I have imbalanced dataset so i’m using f1 score.
So this model converges pretty fast and i can see it mysewlf using debugger. Outputs are really good. It can archive 1.0 f1 score but when i want to reload this model in some scrpit for example:

import os

import torch

import torchaudio

from wakeword.model import WakeWordDetector

checkpoint = torch.load('./model0.pt')
model = WakeWordDetector(40, 64, num_layers=4)
model.load_state_dict(checkpoint)
model.eval()
tr = torchaudio.transforms.MFCC(8000)
with torch.no_grad():
    for file in os.listdir('./sounds/train/1'):
        w, _ = torchaudio.load('./sounds/train/1/' + file)
        w = tr(w)
        w = w.transpose(1, -1)
        print((torch.sigmoid(model(w))))

it seems strange and doesn’t really work. If I use LSTM all outputs are about the same and if i use GRU outputs are slightly different. I checked inputs/outputs shapes they seem ok so I don’t know what’s the problem is:(
UPD: I’m using pytorch 1.6.0, python 3.6.11, ubuntu 20

I feel like I almost solved this by myself.
It seems like I must specify ‘map_location’ parameter.
Like this checkpoint = torch.load('./models/wakeword.pt', map_location='cpu')
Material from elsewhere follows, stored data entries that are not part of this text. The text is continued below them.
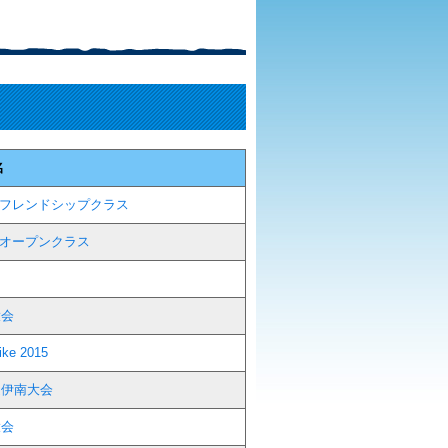
名
5 フレンドシップクラス
5 オープンクラス
大会
e 2015
道伊南大会
大会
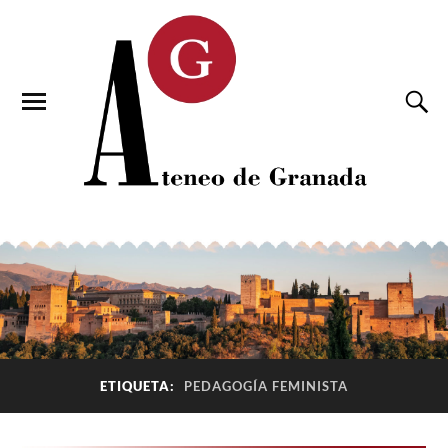
ETIQUETA:
PEDAGOGÍA FEMINISTA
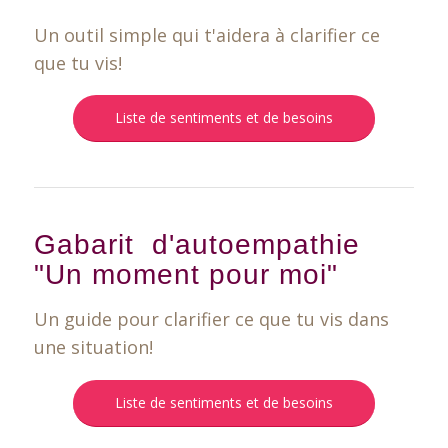
Un outil simple qui t'aidera à clarifier ce
que tu vis!
Liste de sentiments et de besoins
Gabarit d'autoempathie
"Un moment pour moi"
Un guide pour clarifier ce que tu vis dans
une situation!
Liste de sentiments et de besoins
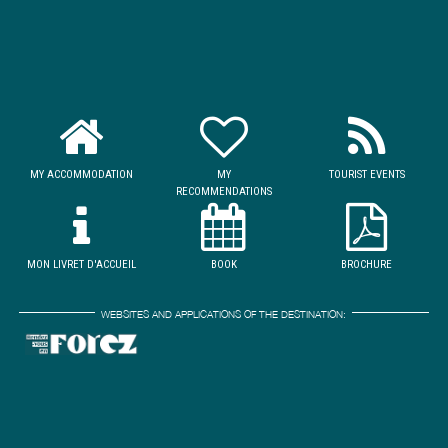
MY ACCOMMODATION
MY
TOURIST EVENTS
RECOMMENDATIONS
MON LIVRET D'ACCUEIL
BOOK
BROCHURE
WEBSITES AND APPLICATIONS OF THE DESTINATION:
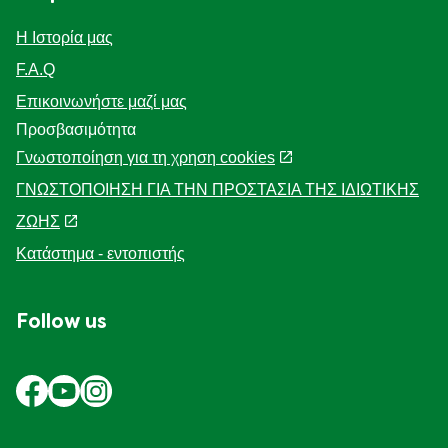
Η Ιστορία μας
F.A.Q
Επικοινωνήστε μαζί μας
Προσβασιμότητα
Γνωστοποίηση για τη χρηση cookies
ΓΝΩΣΤΟΠΟΙΗΣΗ ΓΙΑ ΤΗΝ ΠΡΟΣΤΑΣΙΑ ΤΗΣ ΙΔΙΩΤΙΚΗΣ
ΖΩΗΣ
Διαχείριση Προτιμήσεων
Κατάστημα - εντοπιστής
Follow us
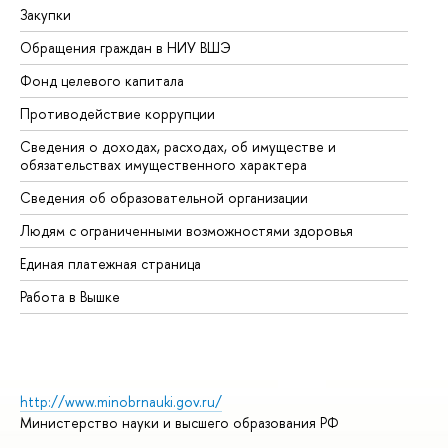
Закупки
Пр
Обращения граждан в НИУ ВШЭ
Ас
Фонд целевого капитала
До
Противодействие коррупции
Це
Сведения о доходах, расходах, об имуществе и
Би
обязательствах имущественного характера
Об
Сведения об образовательной организации
Об
Людям с ограниченными возможностями здоровья
Единая платежная страница
Работа в Вышке
http://www.minobrnauki.gov.ru/
Министерство науки и высшего образования РФ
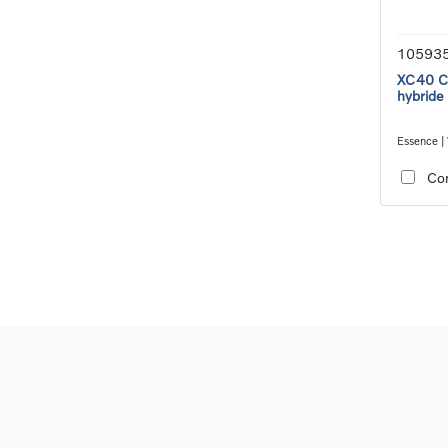
10593
XC40 Co
hybride
Essence | 
transmiss
Co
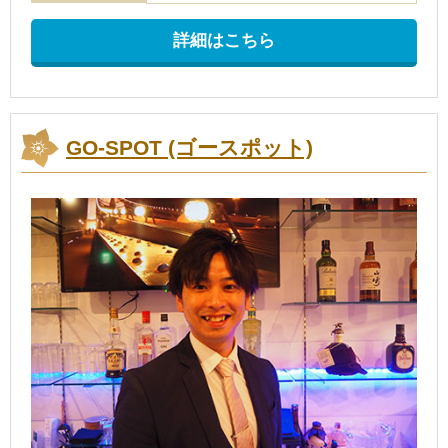
詳細はこちら
GO-SPOT (ゴースポット)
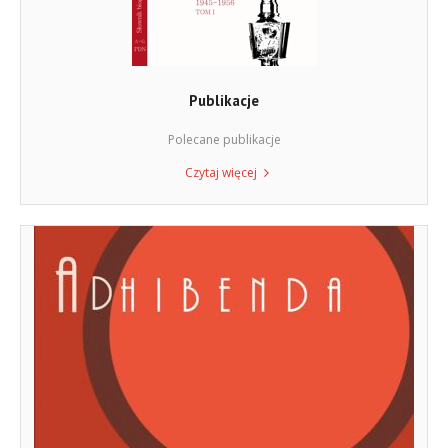
Publikacje
Polecane publikacje
Czytaj więcej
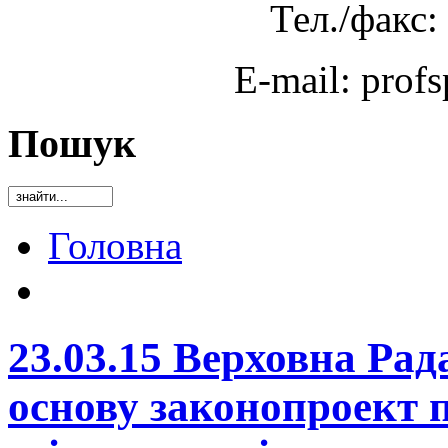
Тел./факс:
E-mail: prof
Пошук
Головна
23.03.15 Верховна Рад
основу законопроект 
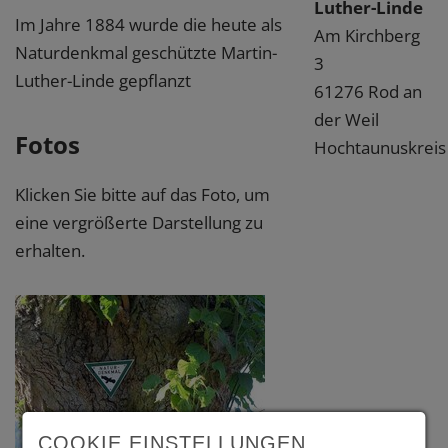
Luther-Linde
Im Jahre 1884 wurde die heute als
Am Kirchberg
Naturdenkmal geschützte Martin-
3
Luther-Linde gepflanzt
61276 Rod an
der Weil
Fotos
Hochtaunuskreis
Klicken Sie bitte auf das Foto, um
eine vergrößerte Darstellung zu
erhalten.
COOKIE EINSTELLUNGEN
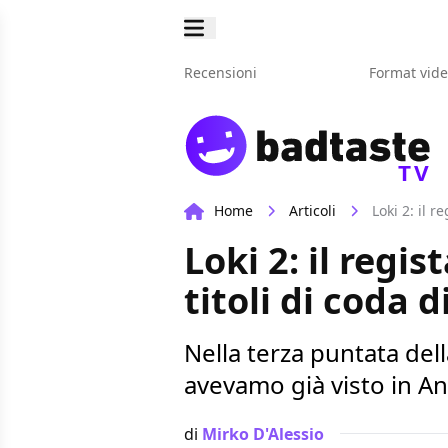
Recensioni
Format vid
TV
Home
Articoli
Loki 2: il 
Loki 2: il regi
titoli di coda 
Nella terza puntata del
avevamo già visto in 
di
Mirko D'Alessio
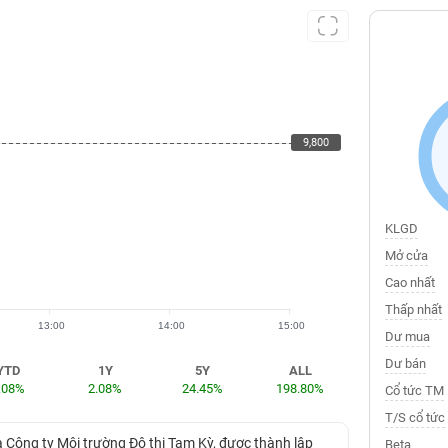
9,800
9,800
KLGD
Mở cửa
Cao nhất
Thấp nhất
13:00
14:00
15:00
Dư mua
Dư bán
YTD
1Y
5Y
ALL
.08%
2.08%
24.45%
198.80%
Cổ tức TM
T/S cổ tức
 Công ty Môi trường Đô thị Tam Kỳ, được thành lập
Beta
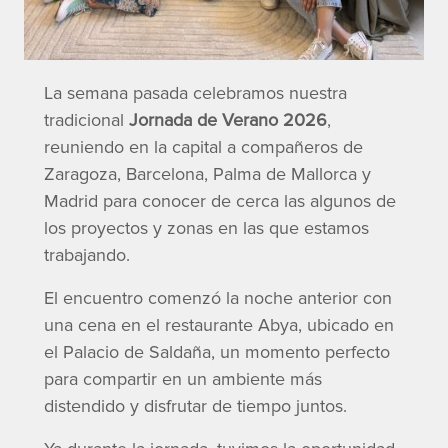
La semana pasada celebramos nuestra
tradicional
Jornada de Verano 2026
,
reuniendo en la capital a compañeros de
Zaragoza, Barcelona, Palma de Mallorca y
Madrid para conocer de cerca las algunos de
los proyectos y zonas en las que estamos
trabajando.
El encuentro comenzó la noche anterior con
una cena en el restaurante Abya, ubicado en
el Palacio de Saldaña, un momento perfecto
para compartir en un ambiente más
distendido y disfrutar de tiempo juntos.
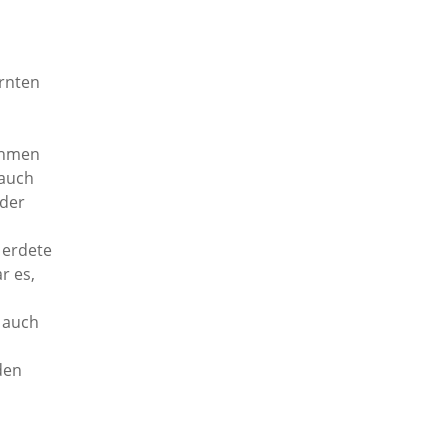
rnten
ahmen
 auch
 der
 erdete
r es,
m auch
den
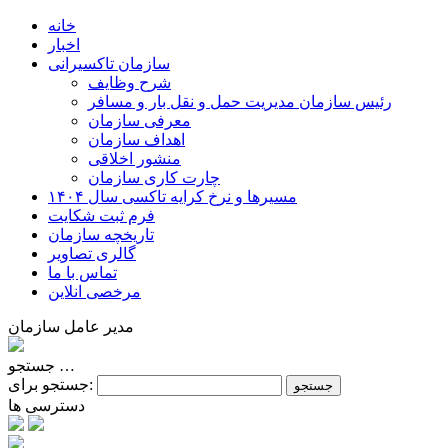
خانه
اخبار
سازمان تاکسیرانی
شرح وظایف
رئیس سازمان مديريت حمل و نقل بار و مسافر
معرفی سازمان
اهداف سازمان
منشور اخلاقی
چارت کاری سازمان
مسیرها و نرخ کرایه تاکسی سال ۱۴۰۴
فرم ثبت شکایت
تاریخچه سازمان
گالری تصاویر
تماس با ما
مرخصی انلاین
مدیر عامل سازمان
جستجو …
جستجو برای:
دسترسی ها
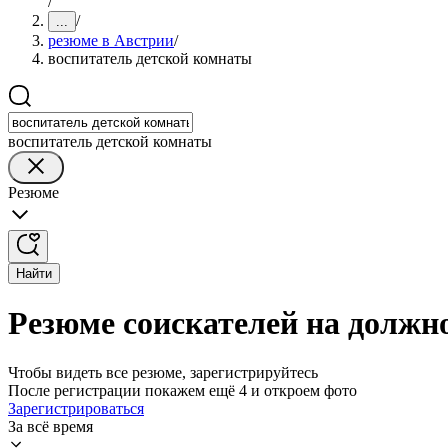
/
/
...
резюме в Австрии
/
воспитатель детской комнаты
воспитатель детской комнаты
Резюме
Найти
Резюме соискателей на должн
Чтобы видеть все резюме, зарегистрируйтесь
После регистрации покажем ещё 4 и откроем фото
Зарегистрироваться
За всё время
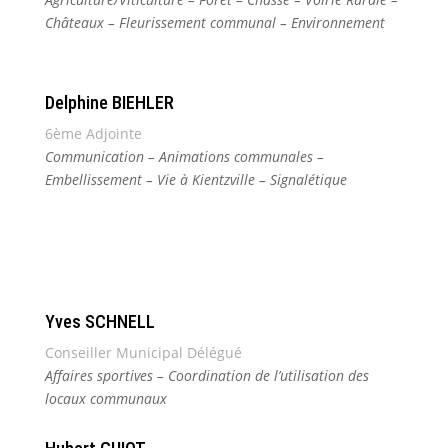
Châteaux – Fleurissement communal – Environnement
Delphine BIEHLER
6ème Adjointe
Communication – Animations communales –
Embellissement – Vie à Kientzville – Signalétique
Yves SCHNELL
Conseiller Municipal Délégué
Affaires sportives – Coordination de l’utilisation des
locaux communaux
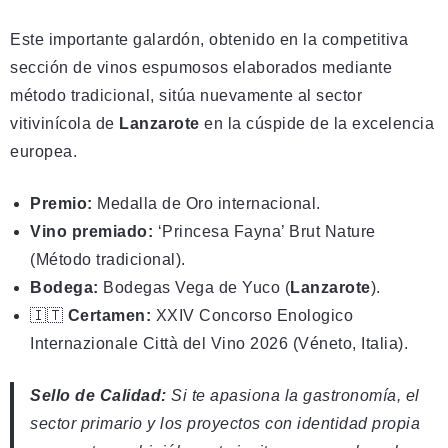
Este importante galardón, obtenido en la competitiva
sección de vinos espumosos elaborados mediante
método tradicional, sitúa nuevamente al sector
vitivinícola de
Lanzarote
en la cúspide de la excelencia
europea.
Premio:
Medalla de Oro internacional.
Vino premiado:
‘Princesa Fayna’ Brut Nature
(Método tradicional).
Bodega:
Bodegas Vega de Yuco (
Lanzarote
).
🇮🇹
Certamen:
XXIV Concorso Enologico
Internazionale Città del Vino 2026 (Véneto, Italia).
Sello de Calidad:
Si te apasiona la gastronomía, el
sector primario y los proyectos con identidad propia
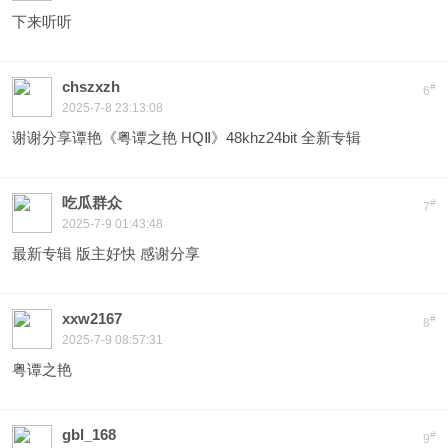
下来听听
chszxzh
#
6
2025-7-8 23:13:08
谢谢分享谭艳《粤谭之艳 HQⅡ》48khz24bit 全新专辑
吃瓜群众
#
7
2025-7-9 01:43:48
最新专辑 版主好快 感谢分享
xxw2167
#
8
2025-7-9 08:57:31
粤谭之艳
gbl_168
#
9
UPD: Well this didn’t really work after I changed model.
So still help required!


This is output i’m getting if i run model on folder with files that were used for test

Did you split the initial dataset into a training, validation, and test set?
If so, how was the validation and test score in comparison to the training score?

If you did not apply the splitting, your model might just overfit to the training dataset and thus perform badly for unseen data.